=== 作業項目 1 ===
工場の鉄道についての文章から、「工場搬入のヤードは本線の横に位置し、」から「その先すぐでスリーナインの様に線路が斜め上を向いてエンド。」までの範囲を一字一句違えずに出力してください。
=== 作業項目 2 ===
工場の鉄道についての文章に照らし、次の記述(a)〜(c)が合っているかを「はい」か「いいえ」で答え、判断の決め手となる文章中の語句をそのまま引用してください。(a) 並んでいたスチームエンジンのうちの一台は、オランダのメーカーSTORKによる1917年製である。(b) 工場搬入のヤードで火の入った機関車の機関士は、運転作業の最中であった。(c) 待機している機関車は5台に増えた。
=== 作業項目 3 ===
工場の鉄道についての文章の最後の文に続けて、その先を書き継いでください。

蒸気機関車を追い積替えヤードの方に引き返すと
ディーゼル機関車も1台停まっていて、どちらも単機で待機中


しばらく動く気配が無い様で工場の中を見せてもらった


入り口辺りに積まれていたのは巨大なローラ
片端には更に大きな歯車が付く。


その奥に並んでいたのがスチームエンジン


蒸気機関車の様にシリンダの動きから
ロッドとクランクを介し、大きなはずみ車を回転させている。


欧米の博物館にしか無いものだと思っていた物が
現役で動いていた。


しかも何台も並んでいる


動きが大きな部分にはガードや柵が付けられていた


STORKというオランダのメーカでこれは1917年製


反対側にはハンドルや計器などがついていた


工場より奥から脇に入ったところに機関庫があった


庫内にもまだ機関車がいたが、これらは当分動かさなそうな状態だった


修理中の機関車の前には大量の薪が積み上げられていて、
現在動いている機関車が入るスペースが無い状態になっていた
季節はずれの大雨の対応だろうか。


機関庫の奥には工場に搬入する為のヤードがあり
火の入った機関車の姿も見えた


ただ、機関士は車体の陰に座って休憩中で
しばらく動きそうもない。


工場搬入のヤードは本線の横に位置し、
列車は一旦引込み線に出てスイッチバックで入る様になっていた。
その引込み線は工場の敷地外の様で、線路沿いに民家が建っていた


ずっと引込み線沿いに歩いていくと、
それまでの複線が単線になり機まわしが出来る形になっていた


その先すぐでスリーナインの様に線路が斜め上を向いてエンド。


路線を一通り見て積替えヤードに戻る。
構内にはリキシャも入ってくる。


待機している機関車は3台に増えたが、サトウキビを積んだ貨車は少ない
降雨により前日の収穫が少なかった様だが、時間が経つにつれトラックの姿が増えている。


機関車達はまだ単機で待機


運転手は、その機関車で待機。


薪積みのテンダーは風通しの良い日陰で心地良さそう


まだトラックも少ない


他の動きが少ないうちに積み込み作業を観察。

=== 提供情報 ===

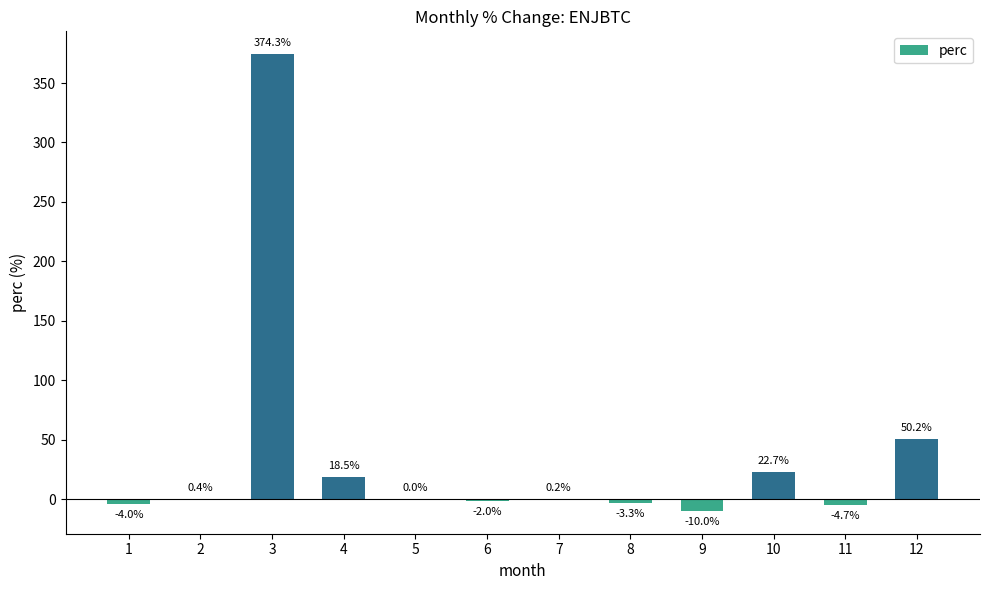

At which label does the data first exceed 0?

2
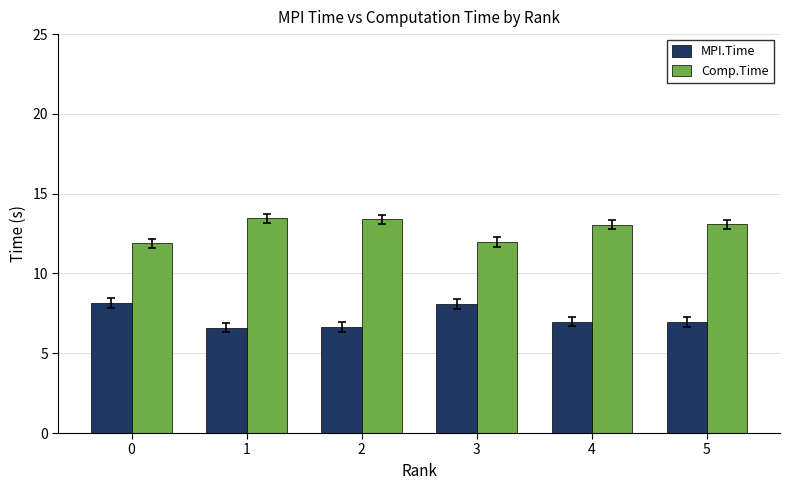

What is the difference between the highest and lowest values at 1?

6.8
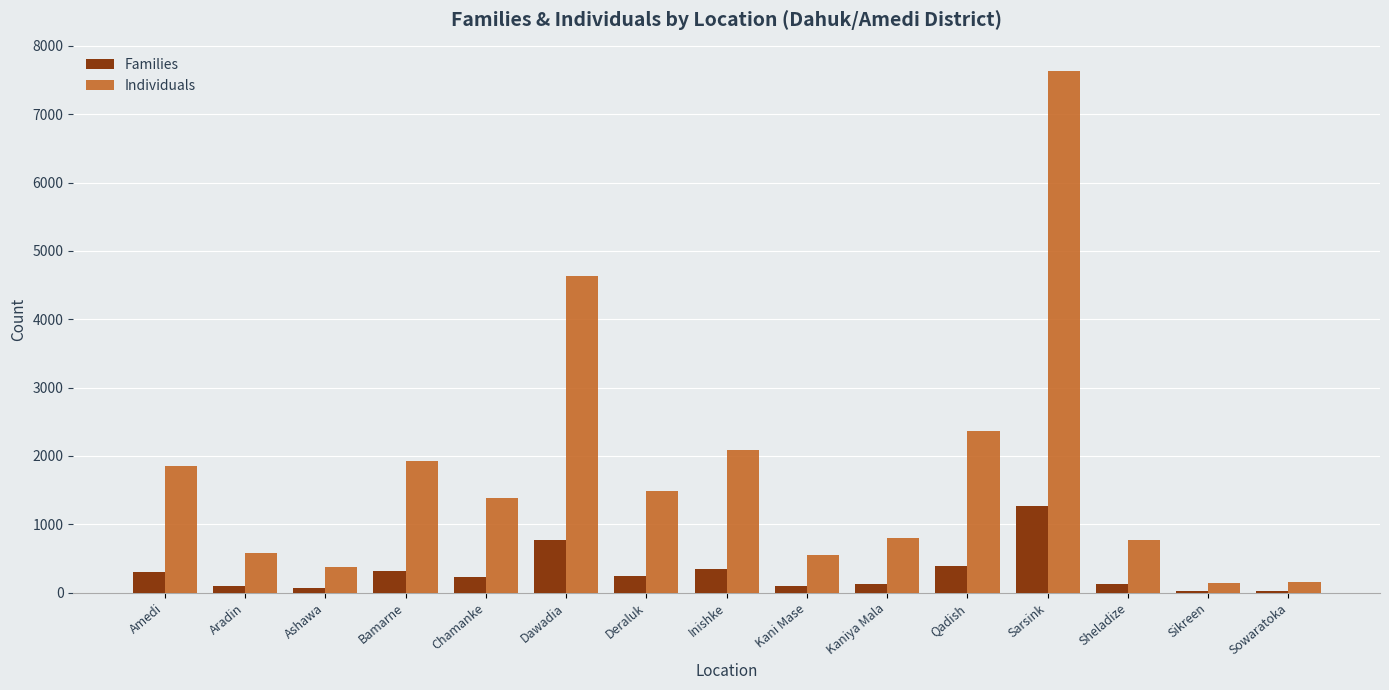

What is the maximum value shown in the chart?

7626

=== 解答 1 ===
工場搬入のヤードは本線の横に位置し、
列車は一旦引込み線に出てスイッチバックで入る様になっていた。
その引込み線は工場の敷地外の様で、線路沿いに民家が建っていた


ずっと引込み線沿いに歩いていくと、
それまでの複線が単線になり機まわしが出来る形になっていた


その先すぐでスリーナインの様に線路が斜め上を向いてエンド。

=== 解答 2 ===
(a) はい:「STORKというオランダのメーカでこれは1917年製」
(b) いいえ:「機関士は車体の陰に座って休憩中で」
(c) いいえ:「待機している機関車は3台に増えた」

=== 解答 3 ===
2年前に行ったスラギ製糖工場と同じ感じで、
農場からサトウキビを積んできたトラックは、
バックして前に積み込みを終えたローリー(貨車)を押し出し
クレーンの下に入る


チェーンを掛けて束ごと吊り上げ


吊り上げたらトラックは移動


奥には空のローリーが貯められている


そのローリーをクレーン下まで手押し


順調にトラックが入ってくると3レーンで作業が進む


サトウキビの束をローリに上手く合わせて積み込む


チェーンを外して作業完了、
このローリーは次のトラックのお尻で押し出される


クレーンの奥では空ローリーを運んできたDLとその運転手が休んでいた


線路脇にいたアヒルの親子。


以前は線路が各農地まで広がっていたのだろう


トラックは沢山来る様になったが、
ローリーは3レーン均等に増えていくのでなかなか列車は動かない
でも、これはまたと無いチャンスと思った。


空車を運んだ後休んでいたDLが先に戻っていった


10:01 本日の初列車でいきなりの同時発車
2時間以上列車が走らなかった事も一気に吹き飛ぶ幸運。


ヤードから集束して併走となる


機関車は同形のNo.1とNo.2。


撮影後、踏み切りが閉まっていたので追い掛けてみた


炎天下を工場脇まで疾走し、先回り出来た。




係員も併走を楽しんでいるのか、カメラの前で走行中に列車を乗り移った


その先のポイントで合流し、No.2牽引の列車が先行


DL牽引の列車もすぐ続いて来た


すぐ先の方で列車が停車しているのが見え、
もうヤード側に機関車はいないので、そちらへ歩いて行く。



計量所より奥でNo.1の編成が止まっていた


その先でNo.2の編成も止まっていて、
この列車がその原因だった。


サトウキビ満載のローリーが脱線、
すでにジャッキを持った復旧班が到着していた


手馴れた様子で作業を進めていたが、
季節外れの雨で地面がぬかるみ持ち上げられなかった


垂木を横に掛けてやり直し、
車輪との摩擦で線路が地面ごと盛り上がっていく感じがしたが
無事線路に戻すことが出来た。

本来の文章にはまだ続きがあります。